From John Searson
New York 13th Sepr 1797
I lately had the Honor of Receiving your Condescending favour of the 20th ult. for which you have my most sincere and Grateful thanks. I wrote some time in the Receiver General’s office in Philadelphia. But the Books for nine years past being Unposted & Regulated, Caus’d some Altercation between the Keeper of the office and the State, had to resign it for want of proper Encouragement. I left Philada 15 days ago, to Evade the Infections, & now prevalent fever of that City. And tho’ I formerly liv’d here for some years tutor in one of the first familys, find my self a Stranger by long absence, and the Vicissitudes of Human affairs. And as some of my Poems remain on hand the subscribers leaving town I waited on the Honorable John Jay the Governor here, who receiv’d me graciously and very Humanely gave me two Dollars for one Bound & letterd on the back. Agreeable to your kind order, (before I left town) I Call’d at Colonel Biddle’s and left a Poem bound, with his young man (himself not being within) who gave me a Dollar for it and for which I most humbly thank you.

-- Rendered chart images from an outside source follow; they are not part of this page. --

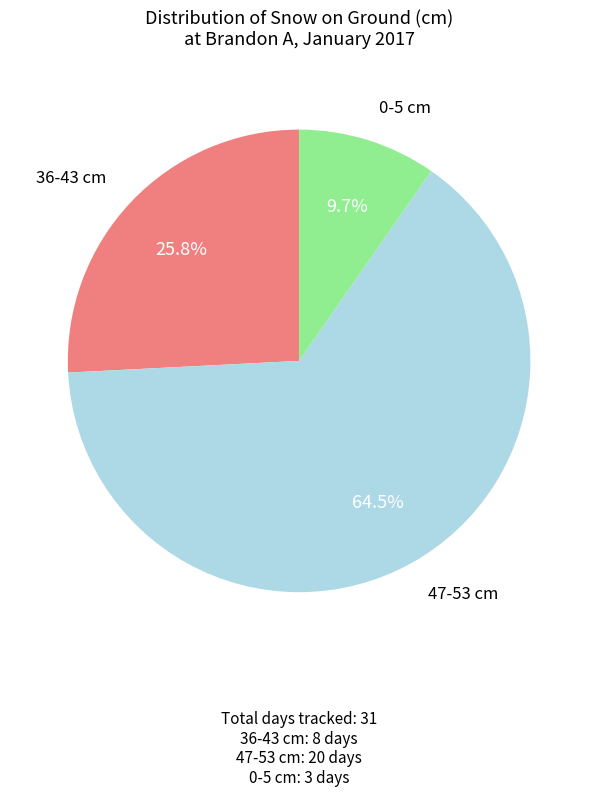

To the nearest percent, what is the difference between the largest and smallest slice percentages?

55%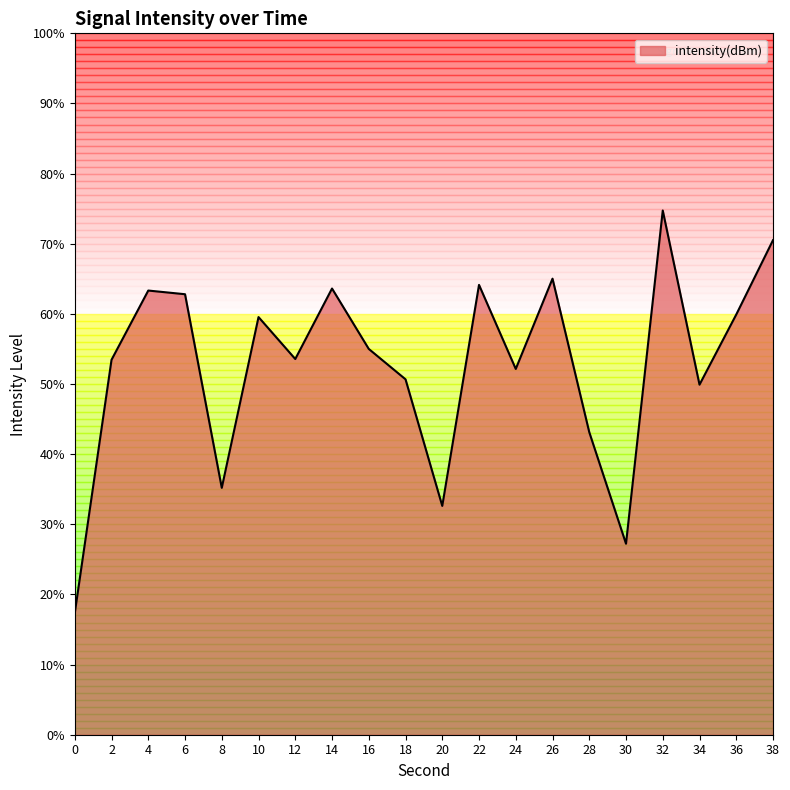

Does the chart display data point markers on the line(s)?

No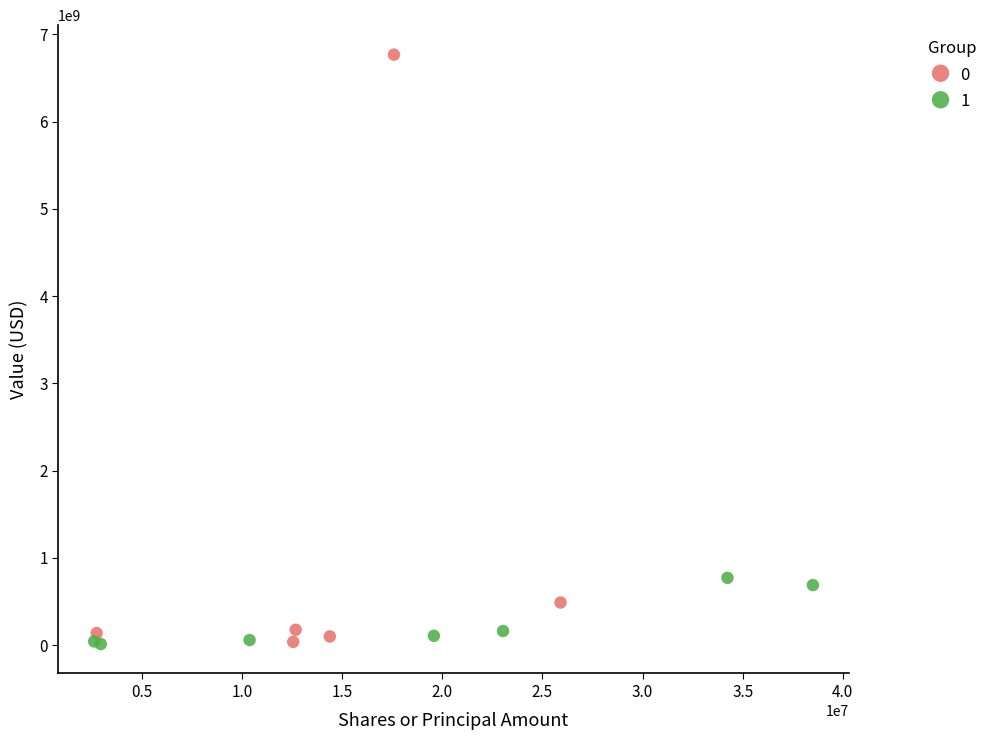

Which series reaches the maximum Y coordinate?

0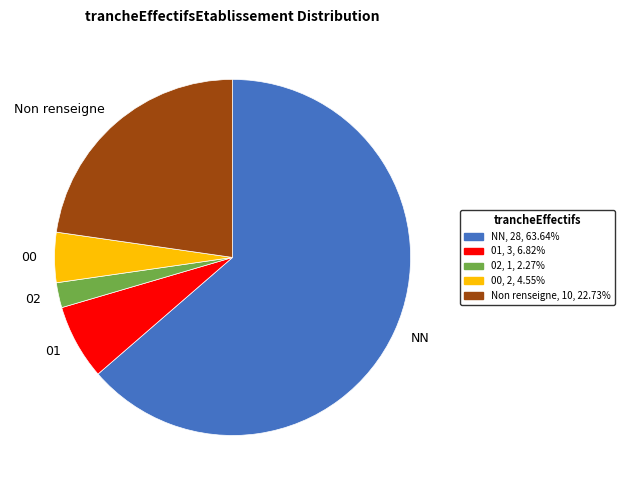

Which slice represents more than half of the pie?

NN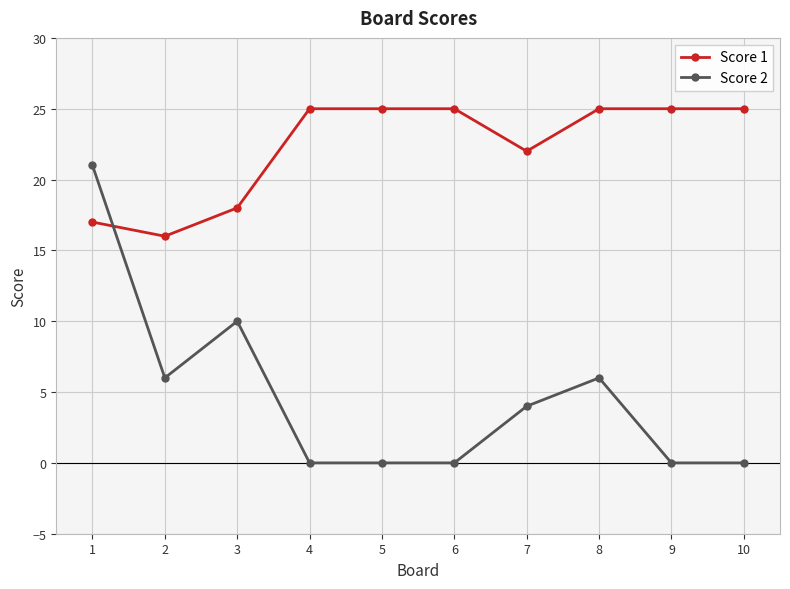

How many intersections are there between Score 1 and Score 2?

1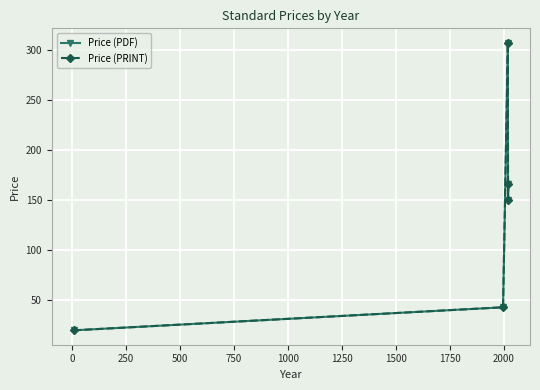

What is the average value of the Price (PRINT) series?

137.2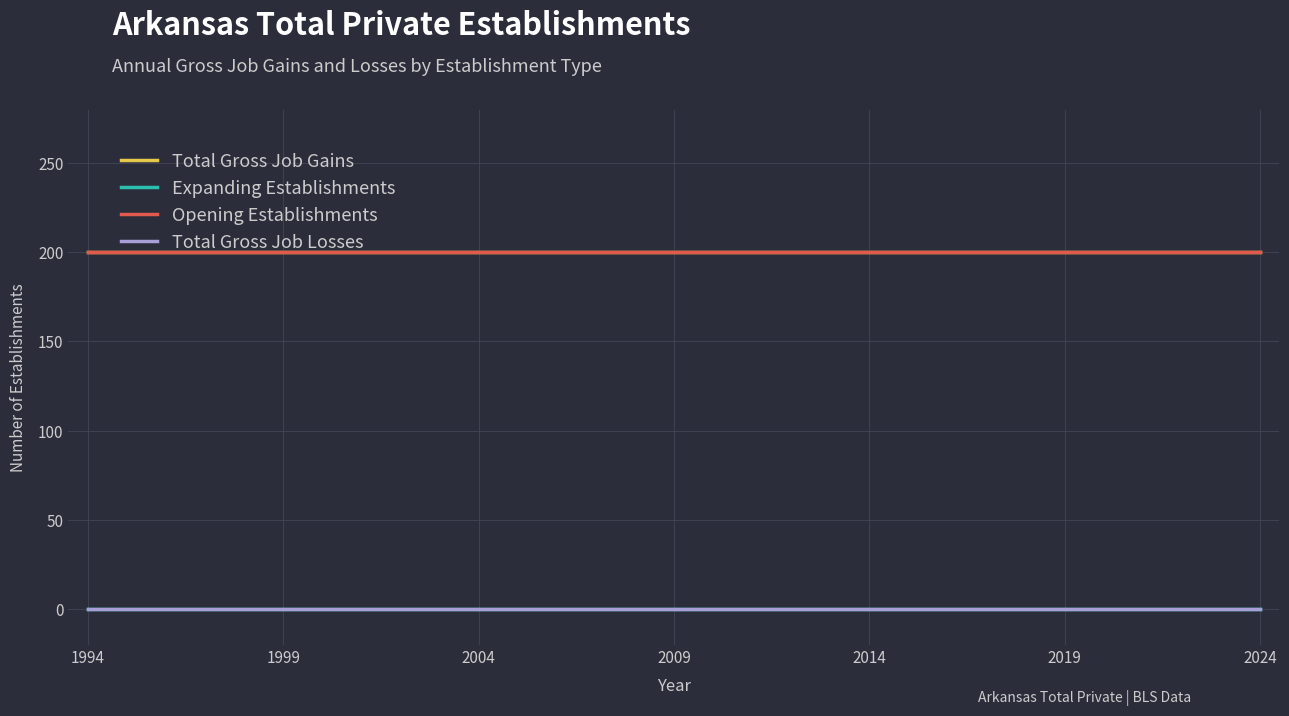

List the series in order of their peak value, highest first.

Total Gross Job Gains, Opening Establishments, Expanding Establishments, Total Gross Job Losses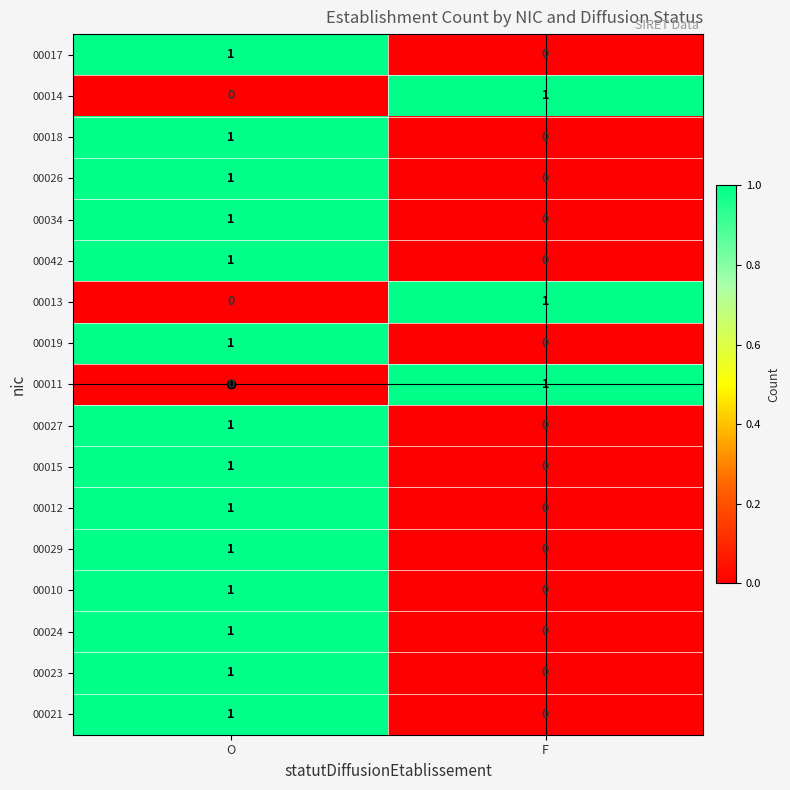

At which label does 00023 reach its minimum?

F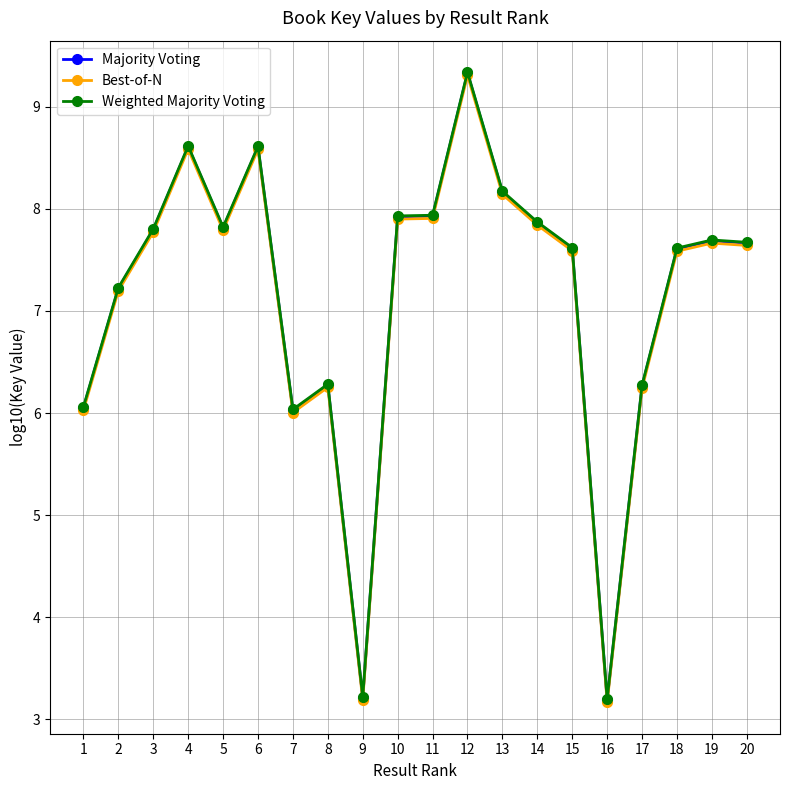

Is this an area chart (filled region under the line)?

No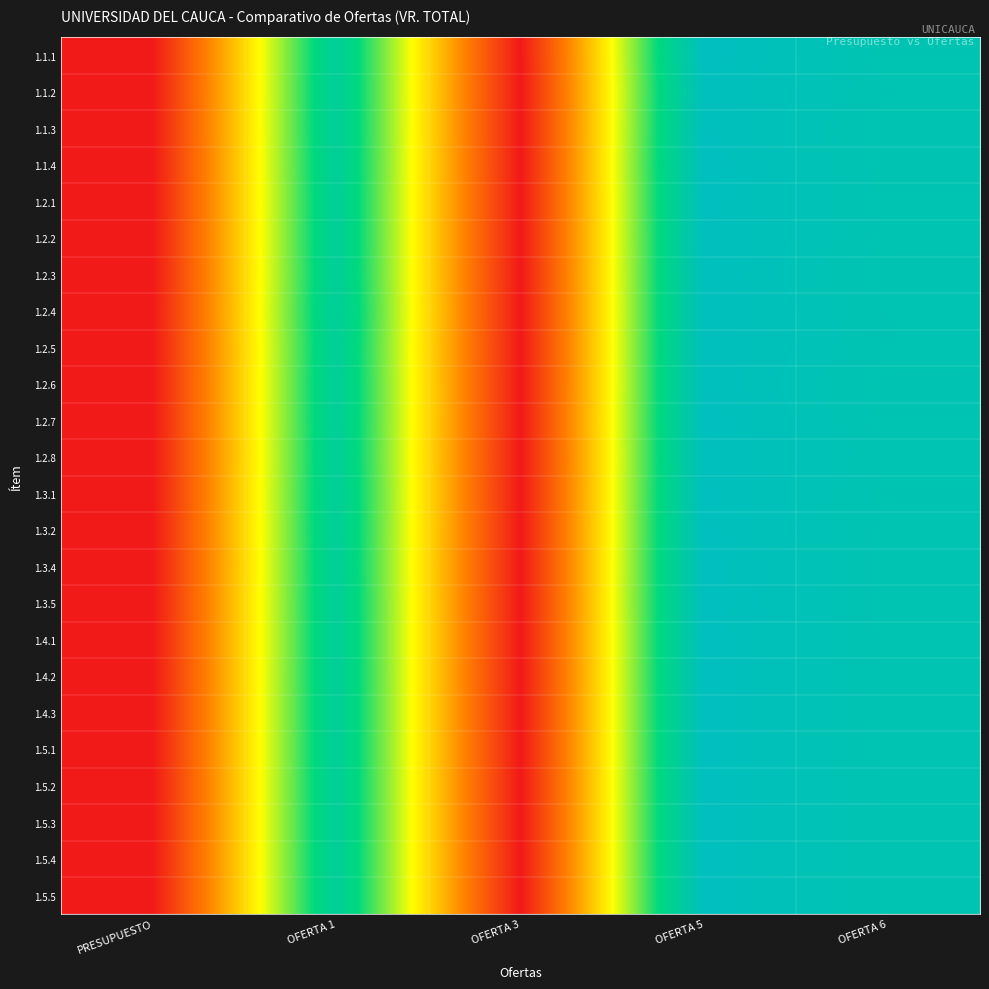

Reading left to right, extract all data points from this chart.

1.1.1: PRESUPUESTO=1.0	OFERTA 1=1.0	OFERTA 3=1.0	OFERTA 5=1.0	OFERTA 6=1.0
1.1.2: PRESUPUESTO=1.0	OFERTA 1=1.0	OFERTA 3=1.0	OFERTA 5=1.0	OFERTA 6=1.0
1.1.3: PRESUPUESTO=1.0	OFERTA 1=1.0	OFERTA 3=1.0	OFERTA 5=1.0	OFERTA 6=1.0
1.1.4: PRESUPUESTO=1.0	OFERTA 1=1.0	OFERTA 3=1.0	OFERTA 5=1.0	OFERTA 6=1.0
1.2.1: PRESUPUESTO=1.0	OFERTA 1=1.0	OFERTA 3=1.0	OFERTA 5=1.0	OFERTA 6=1.0
1.2.2: PRESUPUESTO=1.0	OFERTA 1=1.0	OFERTA 3=1.0	OFERTA 5=1.0	OFERTA 6=1.0
1.2.3: PRESUPUESTO=1.0	OFERTA 1=1.0	OFERTA 3=1.0	OFERTA 5=1.0	OFERTA 6=1.0
1.2.4: PRESUPUESTO=1.0	OFERTA 1=1.0	OFERTA 3=1.0	OFERTA 5=1.0	OFERTA 6=1.0
1.2.5: PRESUPUESTO=1.0	OFERTA 1=1.0	OFERTA 3=1.0	OFERTA 5=1.0	OFERTA 6=1.0
1.2.6: PRESUPUESTO=1.0	OFERTA 1=1.0	OFERTA 3=1.0	OFERTA 5=1.0	OFERTA 6=1.0
1.2.7: PRESUPUESTO=1.0	OFERTA 1=1.0	OFERTA 3=1.0	OFERTA 5=1.0	OFERTA 6=1.0
1.2.8: PRESUPUESTO=1.0	OFERTA 1=1.0	OFERTA 3=1.0	OFERTA 5=1.0	OFERTA 6=1.0
1.3.1: PRESUPUESTO=1.0	OFERTA 1=1.0	OFERTA 3=1.0	OFERTA 5=1.0	OFERTA 6=1.0
1.3.2: PRESUPUESTO=1.0	OFERTA 1=1.0	OFERTA 3=1.0	OFERTA 5=1.0	OFERTA 6=1.0
1.3.4: PRESUPUESTO=1.0	OFERTA 1=1.0	OFERTA 3=1.0	OFERTA 5=1.0	OFERTA 6=1.0
1.3.5: PRESUPUESTO=1.0	OFERTA 1=1.0	OFERTA 3=1.0	OFERTA 5=1.0	OFERTA 6=1.0
1.4.1: PRESUPUESTO=1.0	OFERTA 1=1.0	OFERTA 3=1.0	OFERTA 5=1.0	OFERTA 6=1.0
1.4.2: PRESUPUESTO=1.0	OFERTA 1=1.0	OFERTA 3=1.0	OFERTA 5=1.0	OFERTA 6=1.0
1.4.3: PRESUPUESTO=1.0	OFERTA 1=1.0	OFERTA 3=1.0	OFERTA 5=1.0	OFERTA 6=1.0
1.5.1: PRESUPUESTO=1.0	OFERTA 1=1.0	OFERTA 3=1.0	OFERTA 5=1.0	OFERTA 6=1.0
1.5.2: PRESUPUESTO=1.0	OFERTA 1=1.0	OFERTA 3=1.0	OFERTA 5=1.0	OFERTA 6=1.0
1.5.3: PRESUPUESTO=1.0	OFERTA 1=1.0	OFERTA 3=1.0	OFERTA 5=1.0	OFERTA 6=1.0
1.5.4: PRESUPUESTO=1.0	OFERTA 1=1.0	OFERTA 3=1.0	OFERTA 5=1.0	OFERTA 6=1.0
1.5.5: PRESUPUESTO=1.0	OFERTA 1=1.0	OFERTA 3=1.0	OFERTA 5=1.0	OFERTA 6=1.0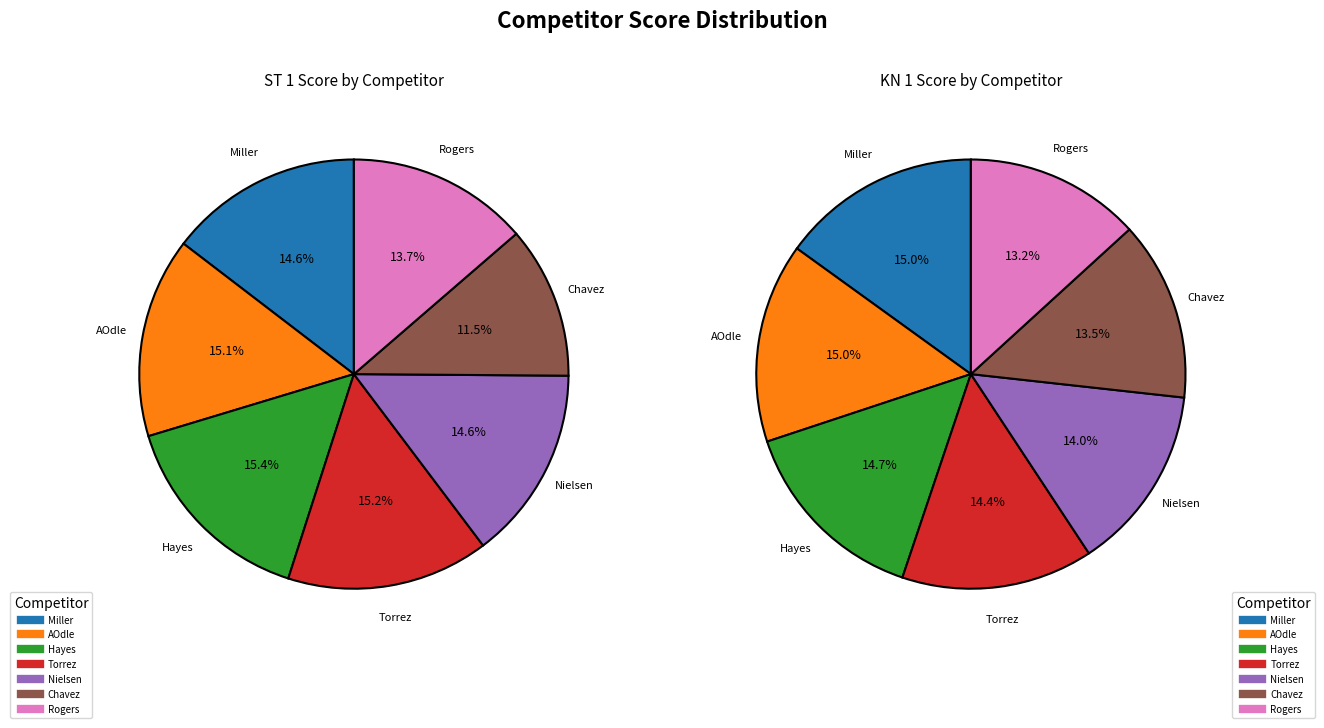

Combined, do Rogers and Chavez account for over 50%?

No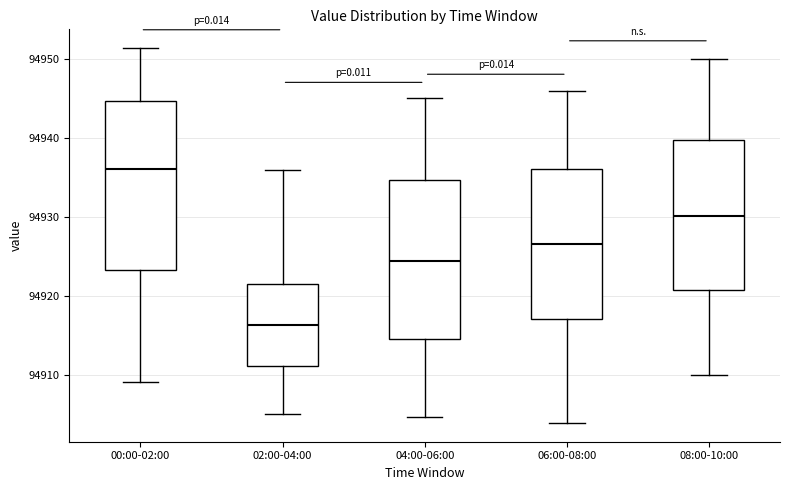

Which box is the tallest, from its lower edge to its upper edge?

00:00-02:00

A Clergyman of my Acquaintance in this City of the Church of England, told me the other day, Governor Jay would be the most likely Person to promote me to some Genteel office. I have Indeed some good recommendations both from Ireland and Philada and also Some Genteel Acquaintance and friends Here. Yet Could I have the Honor of a few Lines from your Humane Disposition to Govr Jay I flatter my self Success would Attend it.
This City is exceedingly healthy at Present, but a general Complaint of the decrease of Business owing to the ruin of Trade by the French Capturing our Ships. But in Philada the sight was shocking to see so many thousands leaving the City, and great part of the City shut up, dreading the fatality of 1793—Pardon most Honorable sir my freedom, And be assured I am with the most Profound Respect & unfeigned Gratitude Your Honors most devoted & Obedt Hble servt
A line would find me, to Care of Mr Hugh Gain printer Hanover Square New York.1
1. Hugh Gaine (1727–1807) had been a printer in New York City since his arrival from Ireland in 1745.